Transcribe(ctx context.Context, audio []byte, config TranscriptionConfig) (string, error)
// SupportedFormats returns supported audio input formats.
// Common values: "pcm", "wav", "mp3", "m4a", "webm"
SupportedFormats() []string
}
Service transcribes audio to text. This interface abstracts different STT providers (OpenAI Whisper, Google, etc.) enabling voice AI applications to use any provider interchangeably.
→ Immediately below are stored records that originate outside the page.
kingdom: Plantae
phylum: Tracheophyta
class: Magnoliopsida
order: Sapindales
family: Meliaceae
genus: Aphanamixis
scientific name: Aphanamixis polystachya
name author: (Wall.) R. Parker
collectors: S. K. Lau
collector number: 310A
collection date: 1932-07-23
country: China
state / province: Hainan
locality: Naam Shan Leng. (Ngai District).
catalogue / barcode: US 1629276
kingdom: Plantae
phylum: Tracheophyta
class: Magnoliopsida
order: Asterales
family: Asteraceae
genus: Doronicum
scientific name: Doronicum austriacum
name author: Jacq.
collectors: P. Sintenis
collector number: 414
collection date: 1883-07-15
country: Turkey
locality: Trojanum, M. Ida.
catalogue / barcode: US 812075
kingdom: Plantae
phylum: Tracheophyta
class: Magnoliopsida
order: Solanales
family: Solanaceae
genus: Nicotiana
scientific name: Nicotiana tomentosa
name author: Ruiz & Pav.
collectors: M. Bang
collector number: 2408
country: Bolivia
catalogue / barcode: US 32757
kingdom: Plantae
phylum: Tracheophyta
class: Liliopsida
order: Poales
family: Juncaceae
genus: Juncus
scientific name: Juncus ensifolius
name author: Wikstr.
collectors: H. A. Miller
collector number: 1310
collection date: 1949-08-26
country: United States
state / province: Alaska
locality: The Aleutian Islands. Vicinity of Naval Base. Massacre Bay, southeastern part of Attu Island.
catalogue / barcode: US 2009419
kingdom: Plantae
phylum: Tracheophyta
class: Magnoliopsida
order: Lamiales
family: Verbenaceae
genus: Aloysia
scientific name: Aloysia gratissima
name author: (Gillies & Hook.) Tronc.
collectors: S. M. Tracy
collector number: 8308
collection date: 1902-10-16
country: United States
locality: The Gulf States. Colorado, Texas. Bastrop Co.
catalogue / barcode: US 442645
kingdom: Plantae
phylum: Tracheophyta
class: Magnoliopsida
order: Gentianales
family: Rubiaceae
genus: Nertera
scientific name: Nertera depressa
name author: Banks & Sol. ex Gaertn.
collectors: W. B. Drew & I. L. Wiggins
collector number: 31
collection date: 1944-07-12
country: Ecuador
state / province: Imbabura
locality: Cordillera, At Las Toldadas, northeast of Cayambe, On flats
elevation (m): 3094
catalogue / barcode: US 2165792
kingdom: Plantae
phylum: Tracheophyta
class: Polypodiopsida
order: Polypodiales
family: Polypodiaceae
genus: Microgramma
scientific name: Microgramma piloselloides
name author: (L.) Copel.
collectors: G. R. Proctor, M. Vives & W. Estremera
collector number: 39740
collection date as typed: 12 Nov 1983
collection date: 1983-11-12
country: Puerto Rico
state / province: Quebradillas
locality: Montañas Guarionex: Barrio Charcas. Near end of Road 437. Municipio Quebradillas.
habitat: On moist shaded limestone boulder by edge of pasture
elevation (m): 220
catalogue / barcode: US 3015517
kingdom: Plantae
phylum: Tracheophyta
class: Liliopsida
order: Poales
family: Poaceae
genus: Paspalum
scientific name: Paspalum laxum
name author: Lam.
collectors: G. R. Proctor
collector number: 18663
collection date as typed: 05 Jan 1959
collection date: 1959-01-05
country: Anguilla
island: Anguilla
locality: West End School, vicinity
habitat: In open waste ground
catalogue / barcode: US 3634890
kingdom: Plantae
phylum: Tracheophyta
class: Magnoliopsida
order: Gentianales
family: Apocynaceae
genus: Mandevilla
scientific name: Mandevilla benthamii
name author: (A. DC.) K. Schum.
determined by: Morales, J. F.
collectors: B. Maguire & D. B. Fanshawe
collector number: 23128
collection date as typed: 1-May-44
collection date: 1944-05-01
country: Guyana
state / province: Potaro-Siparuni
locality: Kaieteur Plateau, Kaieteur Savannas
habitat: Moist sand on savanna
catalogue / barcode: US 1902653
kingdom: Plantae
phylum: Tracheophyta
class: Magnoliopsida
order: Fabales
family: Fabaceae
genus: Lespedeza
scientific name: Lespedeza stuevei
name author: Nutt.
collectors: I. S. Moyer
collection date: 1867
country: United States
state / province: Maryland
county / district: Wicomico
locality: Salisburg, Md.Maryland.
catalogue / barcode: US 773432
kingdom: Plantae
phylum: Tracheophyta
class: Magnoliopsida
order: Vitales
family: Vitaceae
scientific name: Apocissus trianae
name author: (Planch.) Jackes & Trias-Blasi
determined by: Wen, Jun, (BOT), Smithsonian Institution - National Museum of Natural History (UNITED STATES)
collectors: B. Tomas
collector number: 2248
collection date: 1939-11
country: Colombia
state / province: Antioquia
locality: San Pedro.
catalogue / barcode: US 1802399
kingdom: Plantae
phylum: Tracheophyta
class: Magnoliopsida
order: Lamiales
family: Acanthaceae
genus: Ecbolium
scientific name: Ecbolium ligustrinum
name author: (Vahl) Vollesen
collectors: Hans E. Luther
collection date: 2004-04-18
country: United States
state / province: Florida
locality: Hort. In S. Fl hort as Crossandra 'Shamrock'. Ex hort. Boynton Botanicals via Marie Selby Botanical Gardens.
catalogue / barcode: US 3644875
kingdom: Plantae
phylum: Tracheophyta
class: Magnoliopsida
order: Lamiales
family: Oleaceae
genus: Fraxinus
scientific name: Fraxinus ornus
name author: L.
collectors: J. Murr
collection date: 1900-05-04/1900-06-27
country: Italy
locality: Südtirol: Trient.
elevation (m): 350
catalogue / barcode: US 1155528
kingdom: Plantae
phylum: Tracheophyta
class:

type TranscriptionConfig ¶
type TranscriptionConfig struct {
// Format is the audio format ("pcm", "wav", "mp3").
// Default: "pcm"
Format string
// SampleRate is the audio sample rate in Hz.
// Default: 16000
SampleRate int
// Channels is the number of audio channels (1=mono, 2=stereo).
// Default: 1
Channels int
// BitDepth is the bits per sample for PCM audio.
// Default: 16
BitDepth int
// Language is a hint for the transcription language (e.g., "en", "es").
// Optional - improves accuracy if provided.
Language string
// Model is the STT model to use (provider-specific).
// For OpenAI: "whisper-1"
Model string
// Prompt is a text prompt to guide transcription (provider-specific).
// Can improve accuracy for domain-specific vocabulary.
Prompt string
}
TranscriptionConfig configures speech-to-text transcription.
func DefaultTranscriptionConfig ¶
func DefaultTranscriptionConfig() TranscriptionConfig
DefaultTranscriptionConfig returns sensible defaults for transcription.
type TranscriptionError ¶
type TranscriptionError struct {
// Provider is the STT provider name.
Provider string
// Code is the provider-specific error code.
Code string
// Message is a human-readable error message.
Message string
// Cause is the underlying error, if any.
Cause error
// Retryable indicates whether the request can be retried.
Retryable bool
}
TranscriptionError represents an error during transcription.
func NewTranscriptionError ¶
func NewTranscriptionError(provider, code, message string, cause error, retryable bool) *TranscriptionError
NewTranscriptionError creates a new TranscriptionError.
func (*TranscriptionError) Error ¶
func (e *TranscriptionError) Error() string
Error implements the error interface.
func (*TranscriptionError) Is ¶
func (e *TranscriptionError) Is(target error) bool
Is implements error matching for errors.Is.
func (*TranscriptionError) Unwrap ¶
func (e *TranscriptionError) Unwrap() error
Unwrap returns the underlying error.